Code change snippets:

***

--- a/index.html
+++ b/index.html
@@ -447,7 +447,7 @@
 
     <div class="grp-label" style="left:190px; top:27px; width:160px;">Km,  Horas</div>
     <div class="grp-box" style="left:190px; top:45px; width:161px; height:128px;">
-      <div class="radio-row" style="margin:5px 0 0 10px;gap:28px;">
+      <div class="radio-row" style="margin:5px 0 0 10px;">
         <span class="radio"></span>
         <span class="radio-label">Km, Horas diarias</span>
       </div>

***

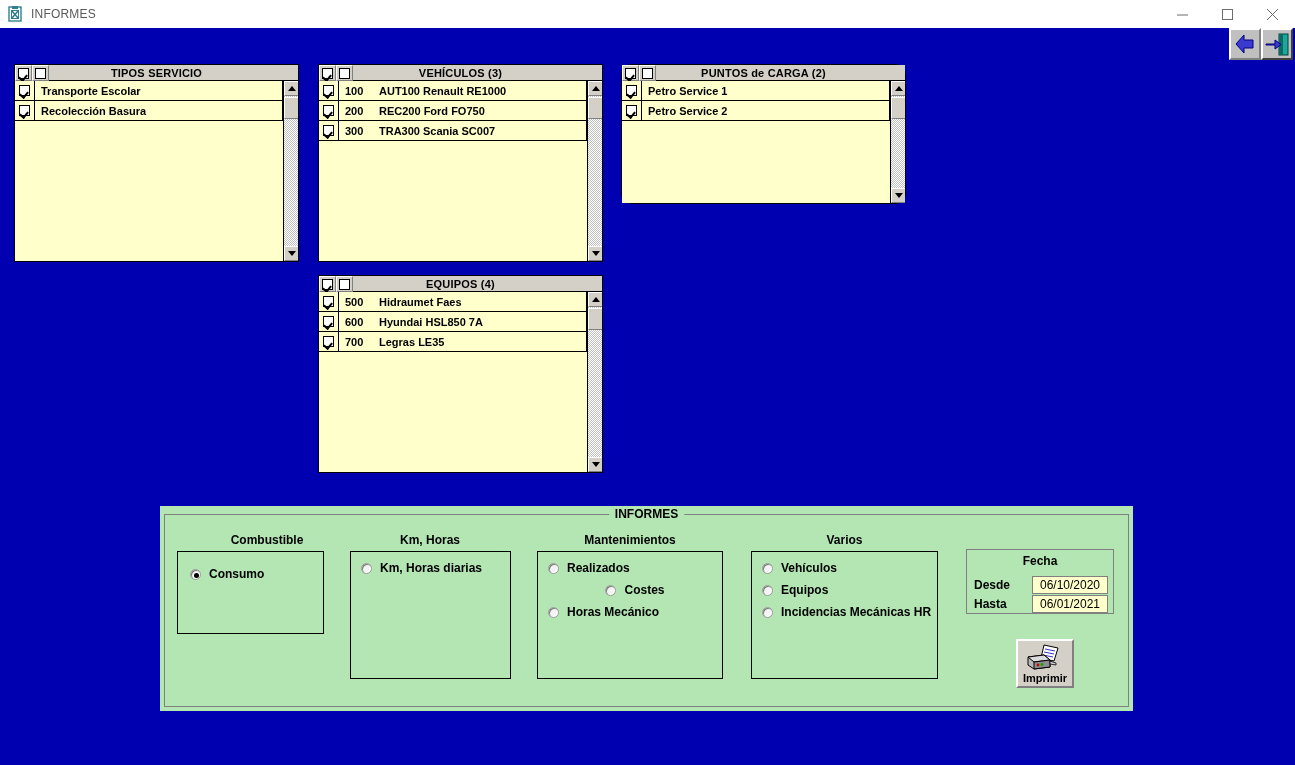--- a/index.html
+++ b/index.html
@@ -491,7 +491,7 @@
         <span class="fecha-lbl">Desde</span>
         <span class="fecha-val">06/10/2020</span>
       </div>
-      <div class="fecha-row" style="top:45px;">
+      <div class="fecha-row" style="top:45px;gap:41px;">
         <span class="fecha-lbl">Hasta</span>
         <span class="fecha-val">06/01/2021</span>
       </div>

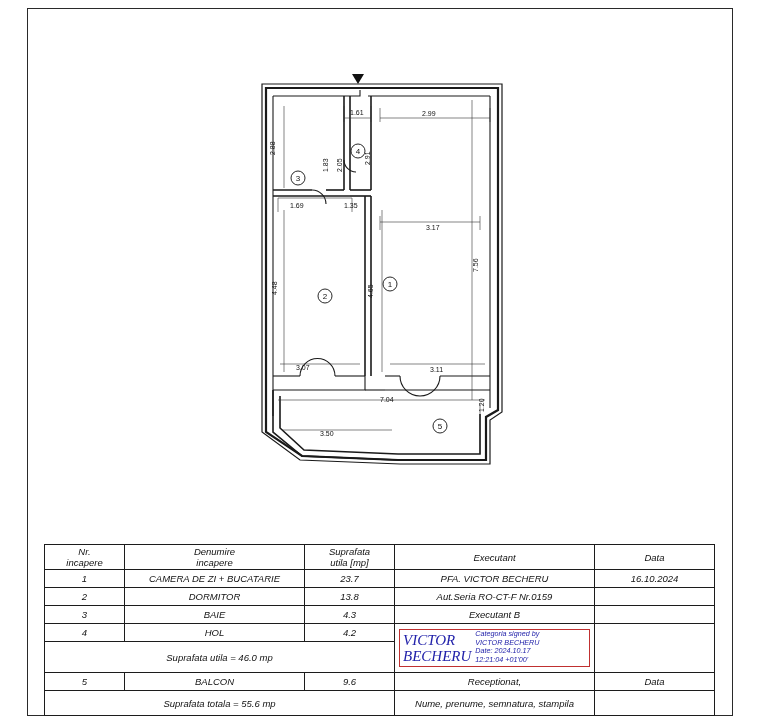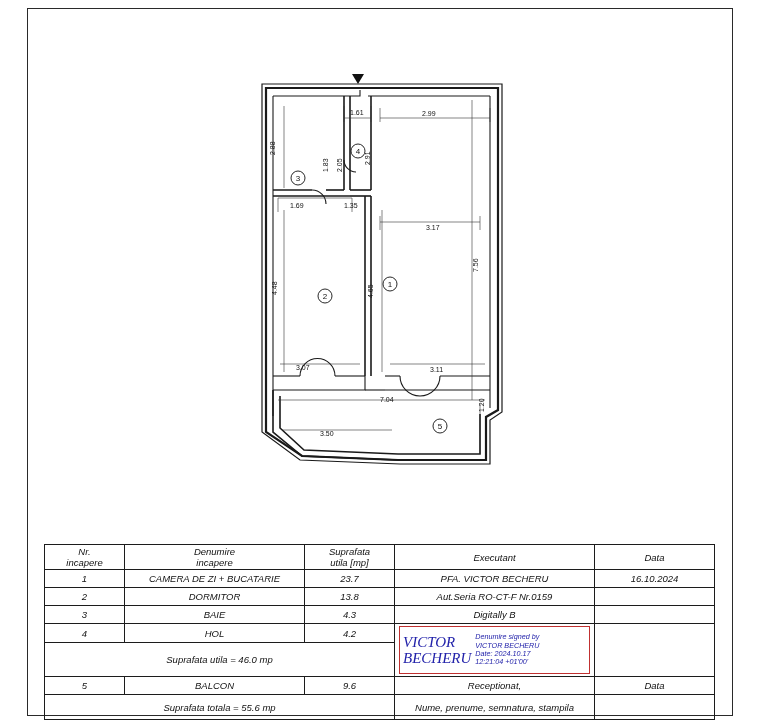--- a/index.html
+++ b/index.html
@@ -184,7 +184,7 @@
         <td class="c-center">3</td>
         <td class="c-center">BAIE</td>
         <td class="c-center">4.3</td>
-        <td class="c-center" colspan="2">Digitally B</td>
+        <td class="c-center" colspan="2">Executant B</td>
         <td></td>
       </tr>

***

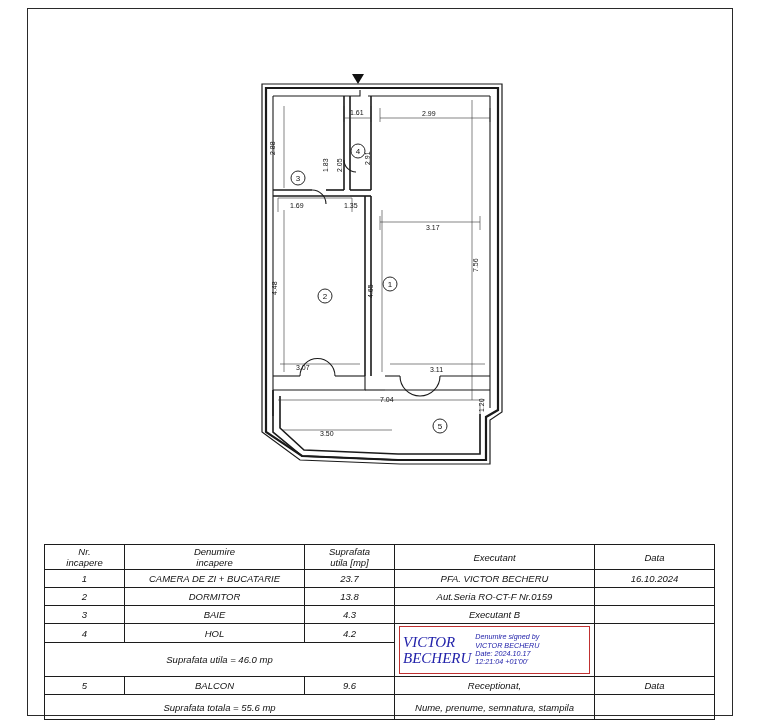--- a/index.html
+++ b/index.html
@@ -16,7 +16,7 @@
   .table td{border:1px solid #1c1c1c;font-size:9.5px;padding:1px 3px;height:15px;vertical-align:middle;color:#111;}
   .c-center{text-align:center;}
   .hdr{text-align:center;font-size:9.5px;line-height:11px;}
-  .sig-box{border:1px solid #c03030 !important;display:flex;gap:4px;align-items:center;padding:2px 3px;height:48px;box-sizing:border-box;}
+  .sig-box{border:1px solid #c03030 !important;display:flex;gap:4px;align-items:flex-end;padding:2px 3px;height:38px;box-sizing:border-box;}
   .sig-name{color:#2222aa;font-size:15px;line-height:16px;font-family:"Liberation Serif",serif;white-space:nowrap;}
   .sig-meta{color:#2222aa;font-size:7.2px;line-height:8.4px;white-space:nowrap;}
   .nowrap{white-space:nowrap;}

***

Which of the lines above mention the word "white"? Pull those lines out.

   .sig-name{color:#2222aa;font-size:15px;line-height:16px;font-family:"Liberation Serif",serif;white-space:nowrap;}
   .sig-meta{color:#2222aa;font-size:7.2px;line-height:8.4px;white-space:nowrap;}
   .nowrap{white-space:nowrap;}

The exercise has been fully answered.